TAIPEI - Taiwan’s legislature voted Friday to legalize same-sex marriage, a first in Asia and a boost for LGBT rights activists who had championed the cause for two decades.
Lawmakers pressured by LGBT groups as well as church organizations opposed to the move approved most of a government-sponsored bill that recognizes same-sex marriages and gives couples many of the tax, insurance and child custody benefits available to male-female married couples.
That makes Taiwan the first place in Asia with a comprehensive law both allowing and laying out the terms of same-sex marriage.
“It’s a breakthrough, I have to say so. I could not imagine that could happen in just a few years,” said Shiau Hong-chi, professor of gender studies and communications management at Shih-Hsin University in Taiwan.
“#Taiwan’s action today should sound a clarion call, kicking off a larger movement across #Asia to ensure equality for LGBT people and pro-active protection of their rights by governments throughout the region,” Phil Robertson, deputy Asia director for Human Rights Watch, wrote on Twitter. “No more excuses!”
Thousands of people, including same-sex couples, demonstrated Friday morning in the rainy streets outside parliament before the vote. Many carried rainbow-colored placards reading “The vote cannot fail.” About 50 opponents sat under a tent outside parliament and gave speeches favoring marriage between only men and women.
In May 2017 Taiwan’s Constitutional Court said the constitution allows same-sex marriages and gave parliament two years to adjust laws accordingly.
The court order mobilized LGBT advocacy groups pushing for fair treatment, as well as opponents among church groups and advocates of traditional Chinese family values that stress the importance of marriage and producing offspring.
Religion, conservative values and political systems that discourage LGBT activism have stopped momentum toward same-sex marriage in many Asian countries from Japan through much of Southeast Asia, although Thailand is exploring the legalization of same-sex civil partnerships.
Taiwan’s acceptance of gay and lesbian relationships began in the 1990s when leaders in today’s ruling Democratic Progressive Party championed the cause to help Taiwan stand out in Asia as an open society.
Although claimed by China as its own territory, Taiwan is a self-governing democracy with a vibrant civil society dedicated to promoting rights for sexual and ethnic minorities, women, the handicapped and others.
Ruled by the authoritarian Communist Party, China remains much more conservative and officials have repeatedly discouraged even the discussion of legalizing same-sex marriage.

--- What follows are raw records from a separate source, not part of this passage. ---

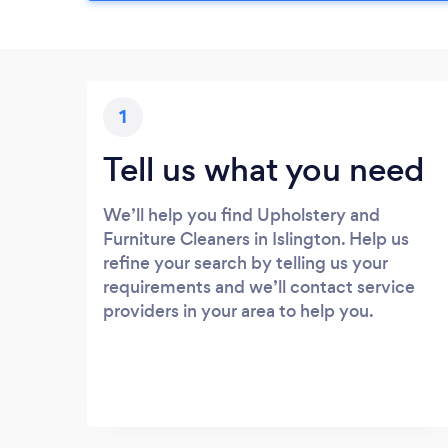
1
Tell us what you need
We’ll help you find Upholstery and
Furniture Cleaners in Islington. Help us
refine your search by telling us your
requirements and we’ll contact service
providers in your area to help you.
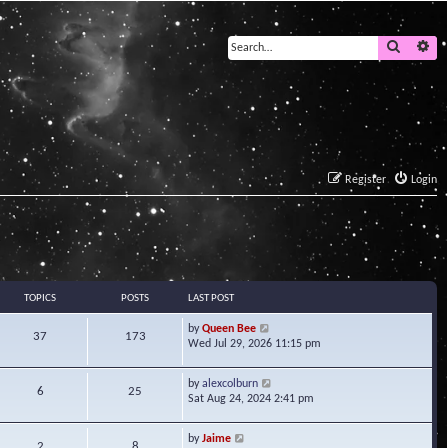
Search
Ad
Register
Login
TOPICS
POSTS
LAST POST
V
by
Queen Bee
37
173
i
Wed Jul 29, 2026 11:15 pm
e
w
V
by
alexcolburn
t
6
25
i
Sat Aug 24, 2024 2:41 pm
h
e
e
w
l
V
by
Jaime
t
2
8
a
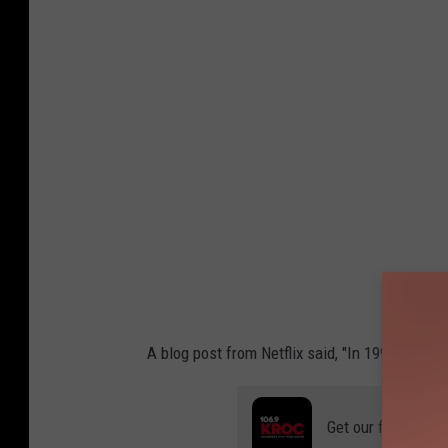
A blog post from Netflix said, "In 1998, we de
Get our free mobil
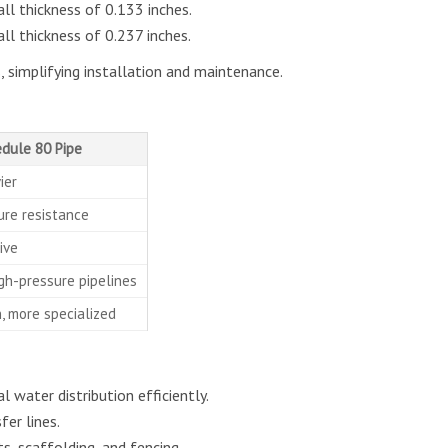
l thickness of 0.133 inches.
l thickness of 0.237 inches.
, simplifying installation and maintenance.
dule 80 Pipe
ier
ure resistance
ive
igh-pressure pipelines
 more specialized
 water distribution efficiently.
er lines.
, scaffolding, and fencing.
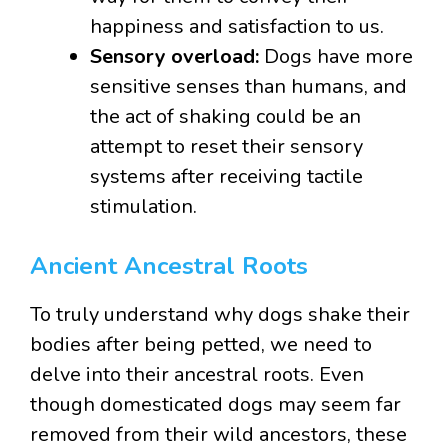
happiness and satisfaction to us.
Sensory overload:
Dogs have more
sensitive senses than humans, and
the act of shaking could be an
attempt to reset their sensory
systems after receiving tactile
stimulation.
Ancient Ancestral Roots
To truly understand why dogs shake their
bodies after being petted, we need to
delve into their ancestral roots. Even
though domesticated dogs may seem far
removed from their wild ancestors, these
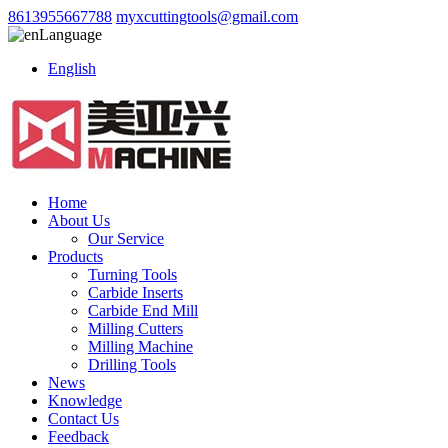
8613955667788
myxcuttingtools@gmail.com
Language
English
Home
About Us
Our Service
Products
Turning Tools
Carbide Inserts
Carbide End Mill
Milling Cutters
Milling Machine
Drilling Tools
News
Knowledge
Contact Us
Feedback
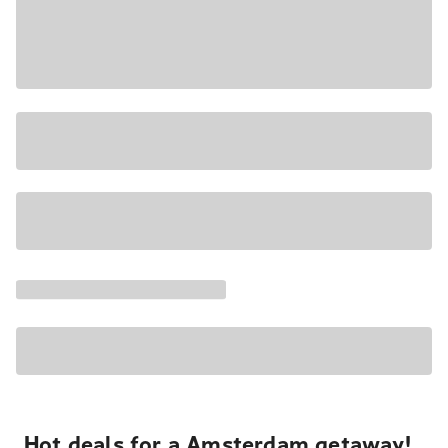
Hot deals for a Amsterdam getaway!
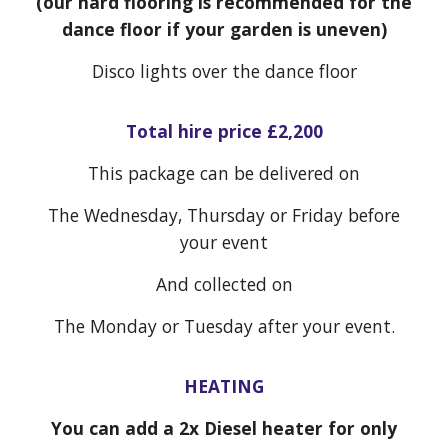
(our hard flooring is recommended for the
dance floor if your garden is uneven)
Disco
lights over the dance floor
Total hire price £
2,200
This package can be delivered on
The Wednesday, Thursday or Friday before
your event
And collected on
The Monday or Tuesday after your event.
HEATING
You can add a 2x Diesel heater for only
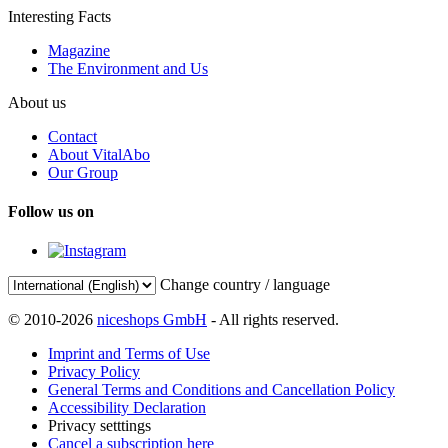
Interesting Facts
Magazine
The Environment and Us
About us
Contact
About VitalAbo
Our Group
Follow us on
Change country / language
© 2010-2026
niceshops GmbH
- All rights reserved.
Imprint and Terms of Use
Privacy Policy
General Terms and Conditions and Cancellation Policy
Accessibility Declaration
Privacy setttings
Cancel a subscription here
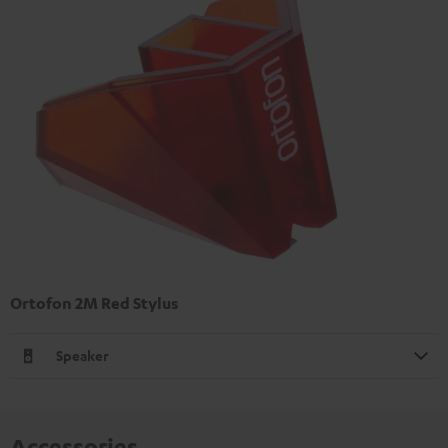
Ortofon 2M Red Stylus
Speaker
Accessories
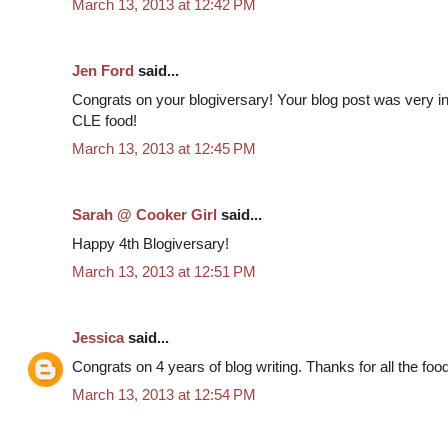
March 13, 2013 at 12:42 PM
Jen Ford
said...
Congrats on your blogiversary! Your blog post was very inf
CLE food!
March 13, 2013 at 12:45 PM
Sarah @ Cooker Girl
said...
Happy 4th Blogiversary!
March 13, 2013 at 12:51 PM
Jessica
said...
Congrats on 4 years of blog writing. Thanks for all the food
March 13, 2013 at 12:54 PM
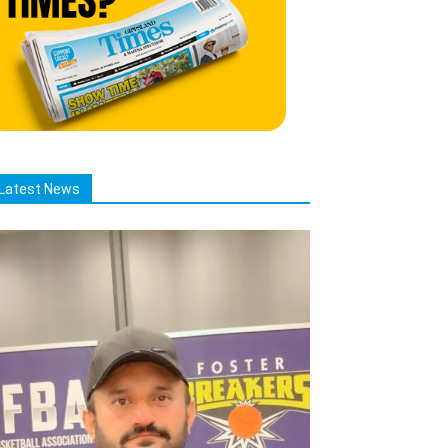
Latest News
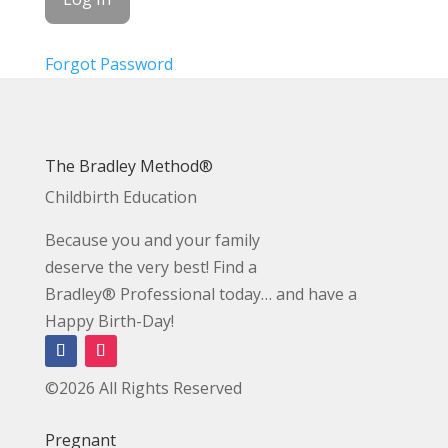
Forgot Password
The Bradley Method®
Childbirth Education
Because you and your family
deserve the very best! Find a
Bradley® Professional today… and have a
Happy Birth-Day!
©2026 All Rights Reserved
Pregnant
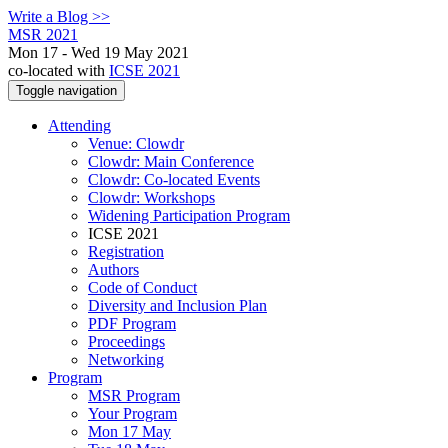
Write a Blog >>
MSR 2021
Mon 17 - Wed 19 May 2021
co-located with
ICSE 2021
Toggle navigation
Attending
Venue: Clowdr
Clowdr: Main Conference
Clowdr: Co-located Events
Clowdr: Workshops
Widening Participation Program
ICSE 2021
Registration
Authors
Code of Conduct
Diversity and Inclusion Plan
PDF Program
Proceedings
Networking
Program
MSR Program
Your Program
Mon 17 May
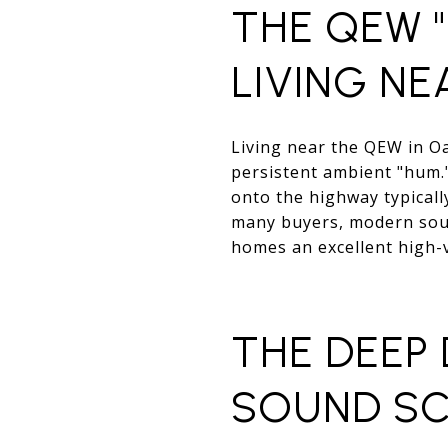
THE QEW "
LIVING NE
Living near the QEW in O
persistent ambient "hum.
onto the highway typicall
many buyers, modern soun
homes an excellent high-v
THE DEEP
SOUND SC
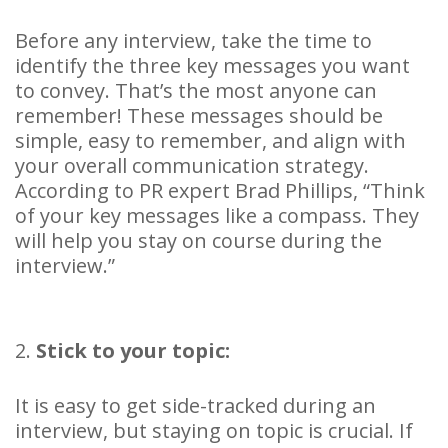
Before any interview, take the time to
identify the three key messages you want
to convey. That’s the most anyone can
remember! These messages should be
simple, easy to remember, and align with
your overall communication strategy.
According to PR expert Brad Phillips, “Think
of your key messages like a compass. They
will help you stay on course during the
interview.”
2.
Stick to your topic:
It is easy to get side-tracked during an
interview, but staying on topic is crucial. If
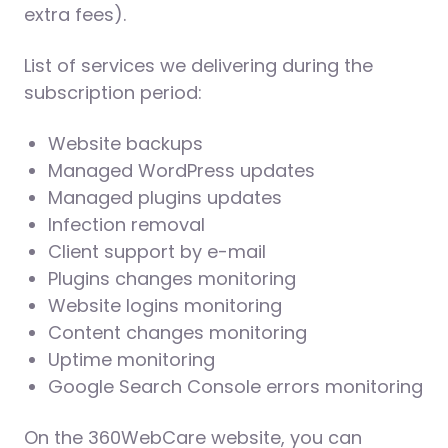
extra fees).
List of services we delivering during the
subscription period:
Website backups
Managed WordPress updates
Managed plugins updates
Infection removal
Client support by e-mail
Plugins changes monitoring
Website logins monitoring
Content changes monitoring
Uptime monitoring
Google Search Console errors monitoring
On the 360WebCare website, you can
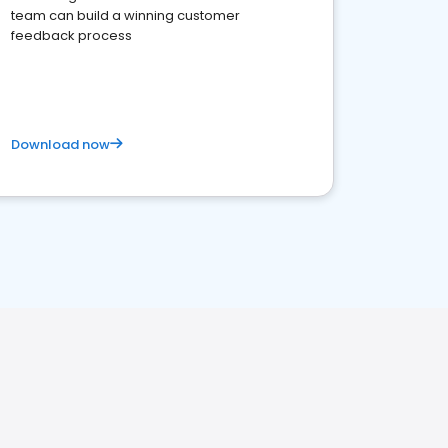
team can build a winning customer
feedback process
Download now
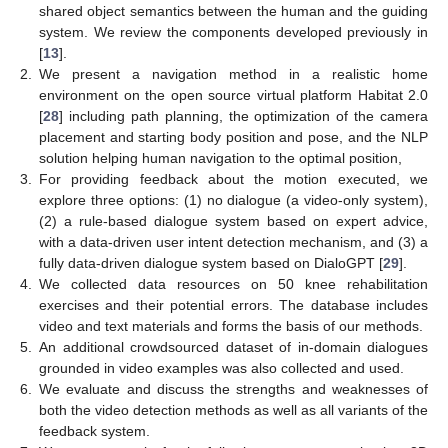
shared object semantics between the human and the guiding
system. We review the components developed previously in
[
13
].
2.
We present a navigation method in a realistic home
environment on the open source virtual platform Habitat 2.0
[
28
] including path planning, the optimization of the camera
placement and starting body position and pose, and the NLP
solution helping human navigation to the optimal position,
3.
For providing feedback about the motion executed, we
explore three options: (1) no dialogue (a video-only system),
(2) a rule-based dialogue system based on expert advice,
with a data-driven user intent detection mechanism, and (3) a
fully data-driven dialogue system based on DialoGPT [
29
].
4.
We collected data resources on 50 knee rehabilitation
exercises and their potential errors. The database includes
video and text materials and forms the basis of our methods.
5.
An additional crowdsourced dataset of in-domain dialogues
grounded in video examples was also collected and used.
6.
We evaluate and discuss the strengths and weaknesses of
both the video detection methods as well as all variants of the
feedback system.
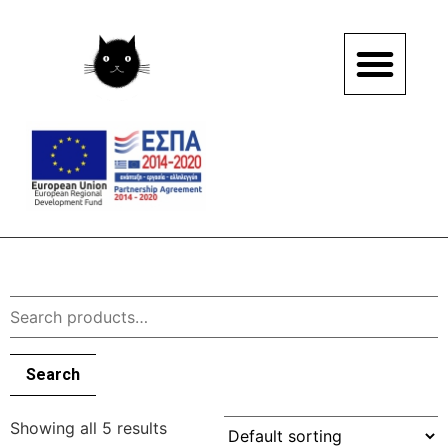
Search
Showing all 5 results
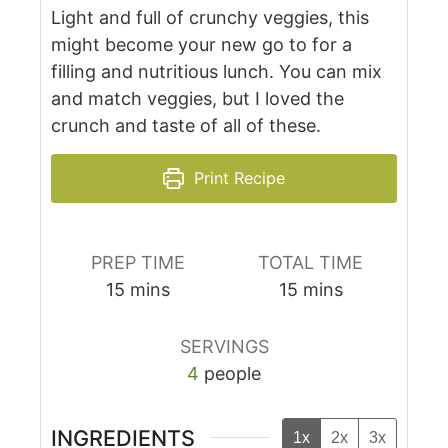
Light and full of crunchy veggies, this
might become your new go to for a
filling and nutritious lunch. You can mix
and match veggies, but I loved the
crunch and taste of all of these.
Print Recipe
PREP TIME
TOTAL TIME
15
mins
15
mins
SERVINGS
4
people
INGREDIENTS
1x
2x
3x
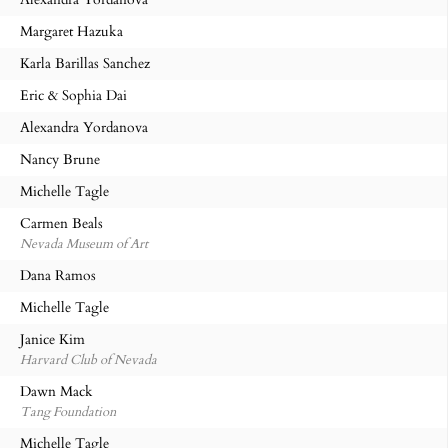
Margaret Hazuka
Karla Barillas Sanchez
Eric & Sophia Dai
Alexandra Yordanova
Nancy Brune
Michelle Tagle
Carmen Beals
Nevada Museum of Art
Dana Ramos
Michelle Tagle
Janice Kim
Harvard Club of Nevada
Dawn Mack
Tang Foundation
Michelle Tagle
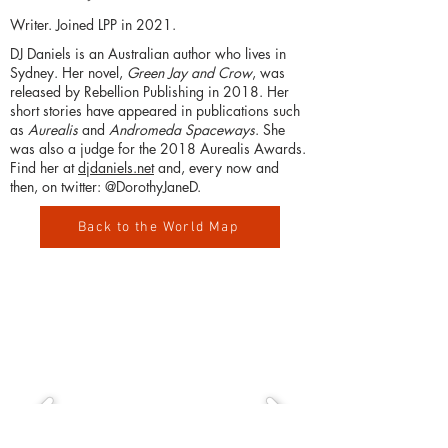
Writer. Joined LPP in 2021.
DJ Daniels is an Australian author who lives in
Sydney. Her novel,
Green Jay and Crow
, was
released by Rebellion Publishing in 2018. Her
short stories have appeared in publications such
as
Aurealis
and
Andromeda Spaceways
. She
was also a judge for the 2018 Aurealis Awards.
Find her at
djdaniels.net
and, every now and
then, on twitter: @DorothyJaneD.
Back to the World Map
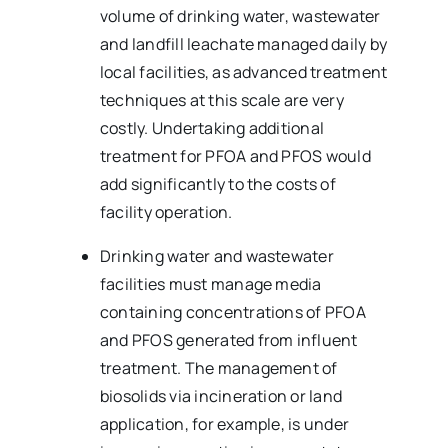
volume of drinking water, wastewater
and landfill leachate managed daily by
local facilities, as advanced treatment
techniques at this scale are very
costly. Undertaking additional
treatment for PFOA and PFOS would
add significantly to the costs of
facility operation.
Drinking water and wastewater
facilities must manage media
containing concentrations of PFOA
and PFOS generated from influent
treatment. The management of
biosolids via incineration or land
application, for example, is under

Opponents in Taiwan raised fears of incest, insurance scams and children confused by having two mothers or two fathers. Both sides of the issue have held colorful street demonstrations and lobbied lawmakers.
Last November a majority of Taiwan voters rejected same-sex marriage in an advisory referendum. However, legislators favoring the bill, and voting separately on each item largely along party lines, said it followed the law as well as the spirit of the referendum.